By Connor Lynch
OTTAWA — Farm country can always use more farmers. But another area of expertise, an uncommon interest for farm kids, would be a great benefit to farmers: the law.
But agriculture lawyers are few and far between, say two prominent Ontario agriculture lawyers.
Last year, London-based Western University started tracking where its incoming law students came from. Of 176 new law students in 2017, only 15 came from an area with a population under 20,000.
It’s a problem that Ottawa-based agriculture lawyer Don Good, who’s been in the practice for decades, is quite familiar with. Good used to run a program with the University of Guelph in the hopes of coaxing farm kids into law. Good would bring students to court with him, and by the end of it, he thought that he’d gotten at least a couple interested in studying law. But the university dropped the program more than 10 years ago.
It would be fairly difficult to have just an Eastern Ontario practice if all you were doing was farm law, he said. You have to handle other cases or cover a larger area, he said.

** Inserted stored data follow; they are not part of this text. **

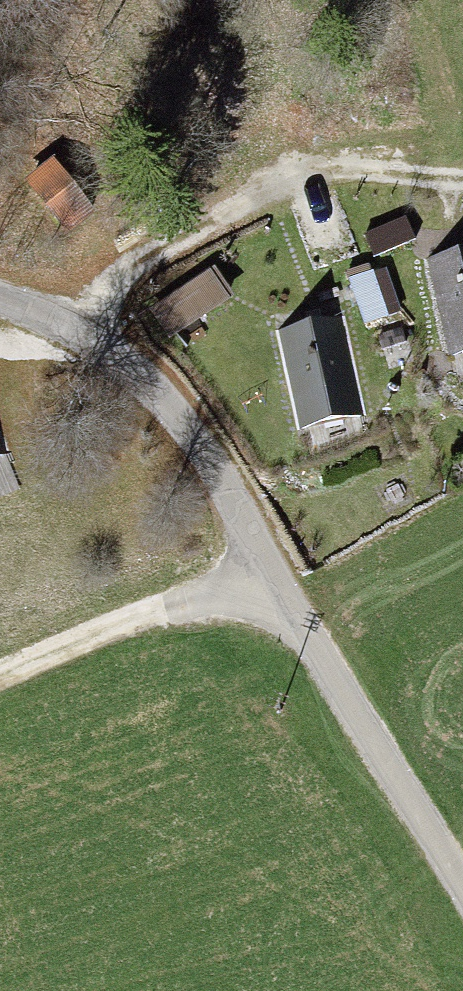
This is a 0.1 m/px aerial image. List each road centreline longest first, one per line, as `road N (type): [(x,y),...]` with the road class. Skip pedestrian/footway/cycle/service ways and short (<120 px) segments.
road 1 (unclassified): [(462,883),(202,449),(142,374),(82,331)]
road 2 (residential): [(82,331),(137,259),(178,227),(277,181),(323,165),(462,176)]
road 3 (track): [(0,685),(273,577)]

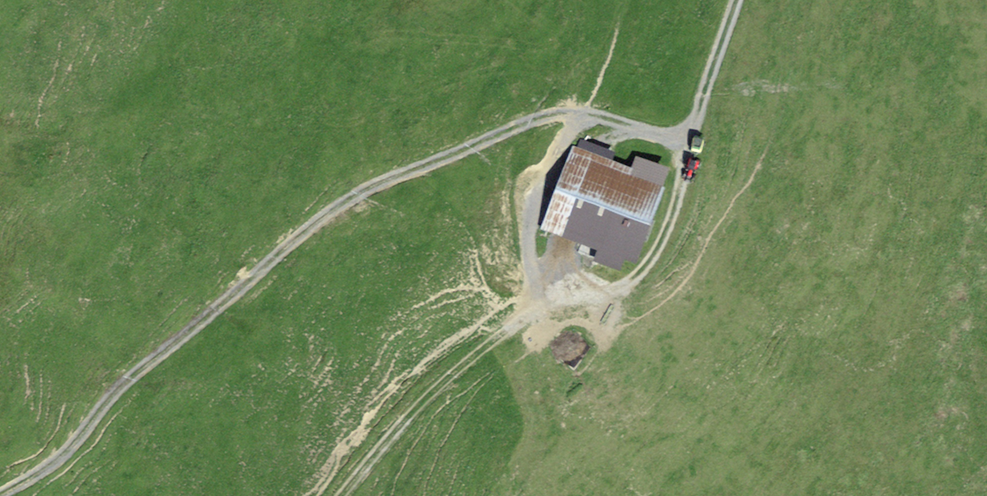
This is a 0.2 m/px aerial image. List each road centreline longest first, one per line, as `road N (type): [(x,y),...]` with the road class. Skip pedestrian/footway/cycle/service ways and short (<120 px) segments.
road 1 (track): [(0,495),(61,458),(123,383),(304,233),(381,183),(567,114),(692,146)]
road 2 (track): [(340,495),(445,380),(494,340),(544,305),(630,282),(653,256),(680,194),(736,0)]

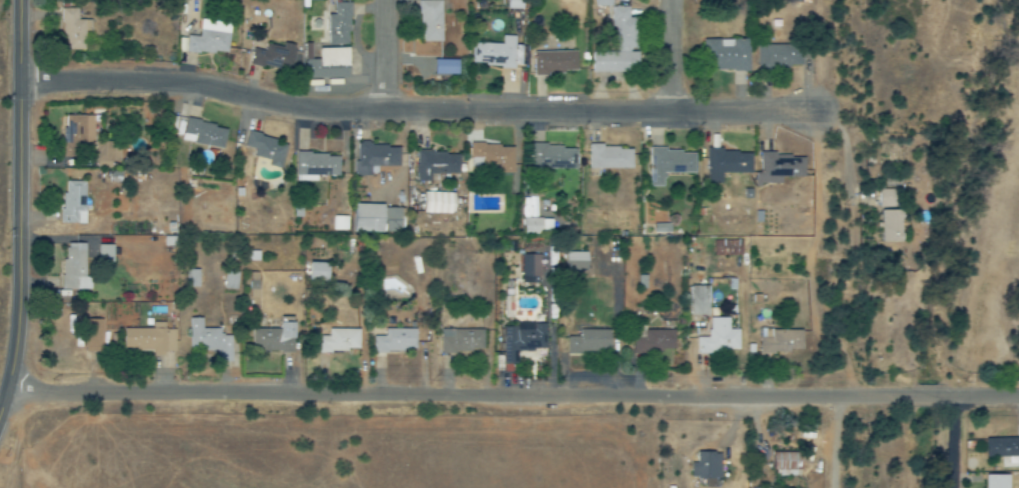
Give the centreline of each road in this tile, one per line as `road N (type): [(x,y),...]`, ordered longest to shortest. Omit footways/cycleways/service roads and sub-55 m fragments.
road 1 (residential): [(1018,396),(6,395)]
road 2 (residential): [(817,111),(335,110),(177,83),(22,81)]
road 3 (residential): [(8,487),(6,395),(21,271),(21,0)]
road 4 (residential): [(905,396),(909,193),(817,111)]

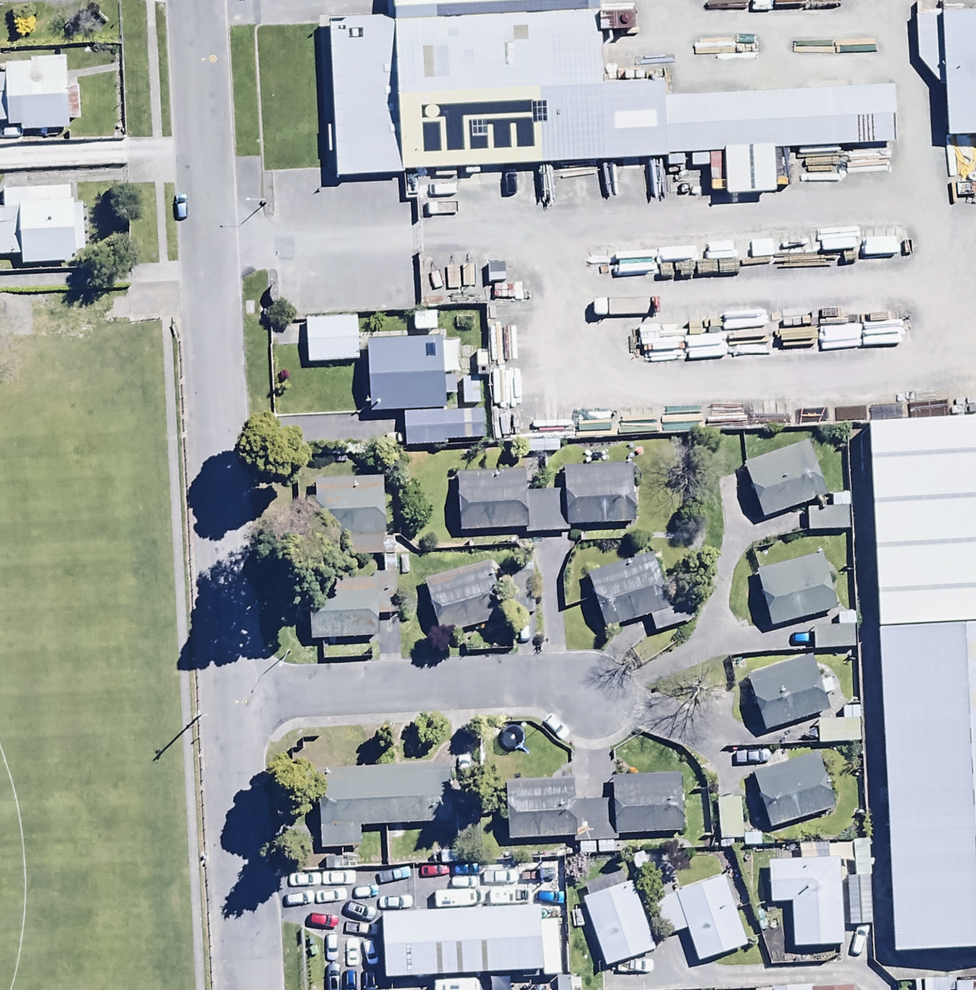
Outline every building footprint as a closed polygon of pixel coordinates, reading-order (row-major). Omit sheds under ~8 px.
[(395,29),(604,20),(603,0),(394,0),(395,29)] [(931,7),(937,140),(975,139),(975,5),(931,7)] [(613,20),(343,32),(349,171),(913,147),(910,88),(616,101),(613,20)] [(64,55),(28,57),(28,62),(3,63),(4,74),(0,74),(0,122),(6,122),(6,125),(19,124),(19,130),(66,127),(66,118),(80,118),(78,85),(66,85),(64,55)] [(2,188),(3,208),(0,208),(0,256),(19,256),(19,262),(69,261),(69,255),(73,254),(73,250),(81,250),(80,201),(68,201),(67,186),(2,188)] [(304,319),(306,365),(358,362),(356,317),(304,319)] [(404,413),(442,412),(442,396),(454,395),(454,376),(458,376),(457,343),(440,343),(440,338),(365,340),(368,414),(404,413)] [(442,412),(404,413),(405,448),(447,447),(447,441),(482,440),(481,411),(442,412)] [(824,497),(804,444),(742,467),(761,520),(824,497)] [(631,467),(561,468),(562,492),(524,493),(524,472),(456,473),(457,530),(523,529),(523,534),(568,533),(568,525),(632,524),(631,467)] [(381,479),(313,481),(315,558),(393,556),(392,536),(383,536),(381,479)] [(806,509),(807,533),(847,532),(847,495),(832,495),(832,508),(806,509)] [(818,553),(754,571),(770,628),(834,610),(818,553)] [(650,554),(587,575),(606,631),(648,617),(654,634),(694,621),(687,601),(668,607),(650,554)] [(488,562),(423,581),(438,633),(503,614),(488,562)] [(533,568),(509,569),(511,615),(534,614),(533,568)] [(306,583),(309,642),(377,639),(376,614),(398,613),(396,574),(373,575),(373,580),(306,583)] [(836,627),(811,628),(812,651),(853,649),(852,613),(835,613),(836,627)] [(902,950),(975,947),(975,625),(888,629),(902,950)] [(809,658),(746,677),(763,732),(826,713),(809,658)] [(841,720),(817,721),(818,746),(858,744),(856,709),(840,709),(841,720)] [(816,754),(751,775),(769,830),(834,809),(816,754)] [(447,767),(316,773),(319,851),(361,849),(360,828),(450,824),(447,767)] [(619,855),(618,836),(680,834),(678,775),(609,777),(610,800),(574,801),(573,780),(503,782),(504,840),(572,838),(572,843),(576,843),(577,856),(619,855)] [(852,877),(845,877),(846,925),(870,925),(869,841),(851,842),(852,877)] [(811,860),(767,860),(767,904),(789,904),(790,947),(842,947),(841,859),(832,859),(832,845),(811,845),(811,860)] [(339,859),(323,859),(323,869),(362,868),(362,854),(339,855),(339,859)] [(745,946),(722,876),(646,902),(659,939),(685,931),(696,963),(745,946)] [(631,881),(580,899),(604,969),(655,951),(631,881)] [(388,973),(546,965),(543,904),(385,912),(388,973)] [(546,989),(568,989),(568,975),(546,975),(546,989)] [(922,980),(922,989),(948,989),(948,980),(922,980)]
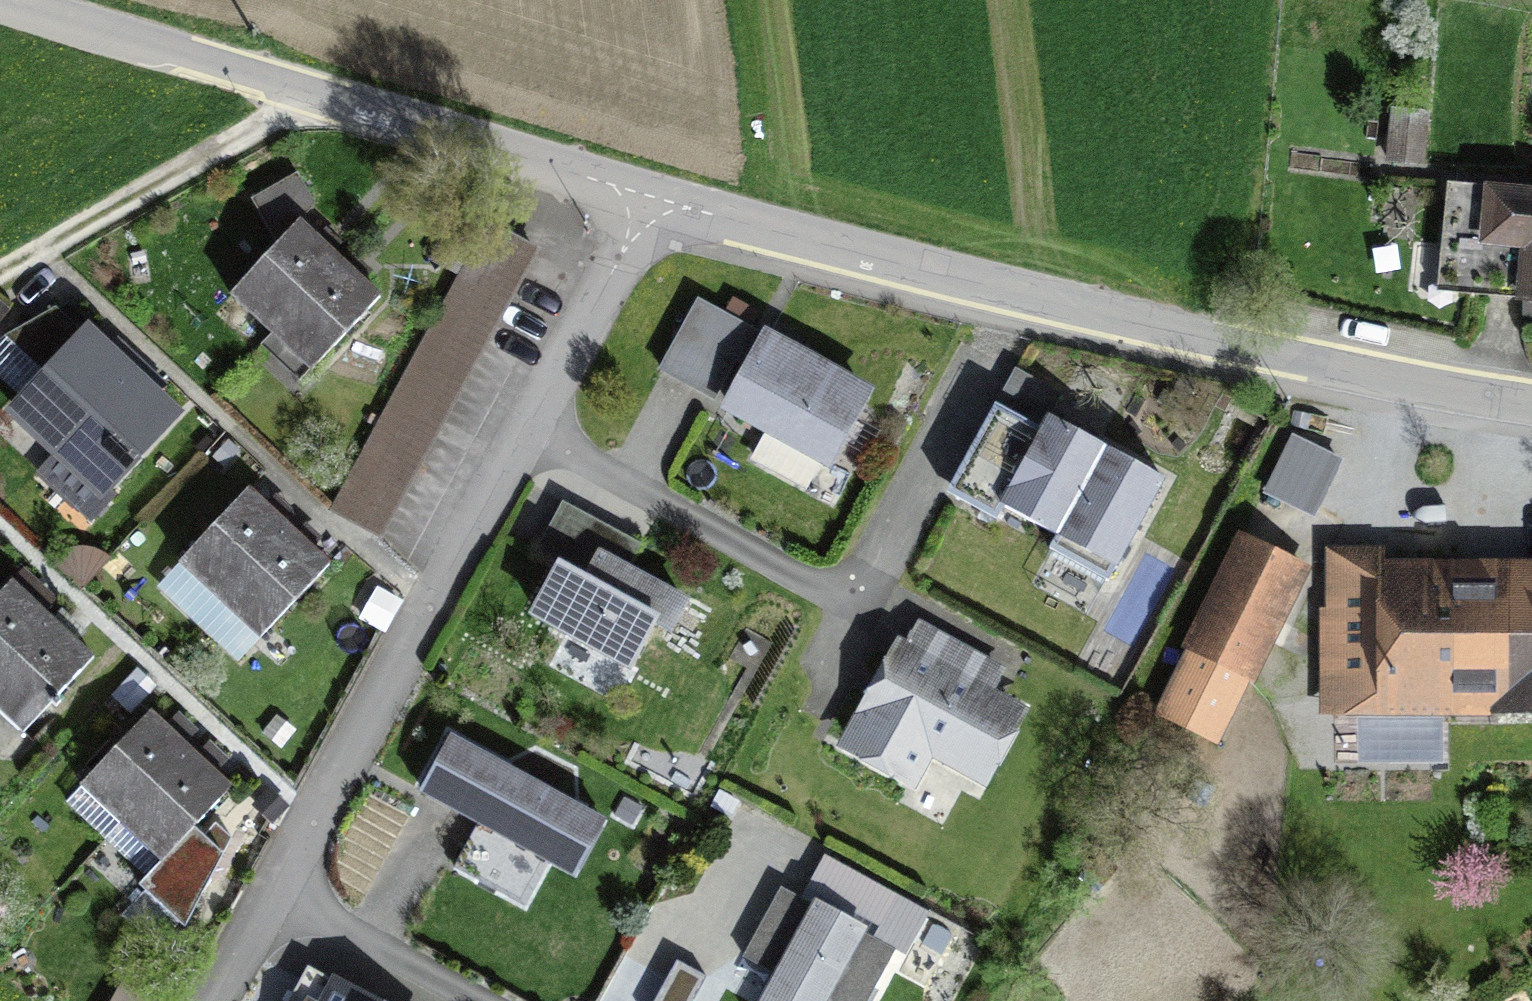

Do what you enjoy for your undergrad, get good marks and you’ve got a shot at law school, Ottawa ag lawyer Kurtis Andrews said. Having a farm background makes a difference. Andrews said he’s dealt with very intelligent and knowledgeable lawyers who’ve made comments about farming that make no sense to him. “You’ll be talking about something that’s common knowledge as a rural issue and they have no idea what you’re talking about,” he said. “You may find yourself having to prove something very basic,” like how often you milk your cows in a day.
“It’s in agriculture’s interest to have lawyers from a farming background, and the more the better,” Andrews said.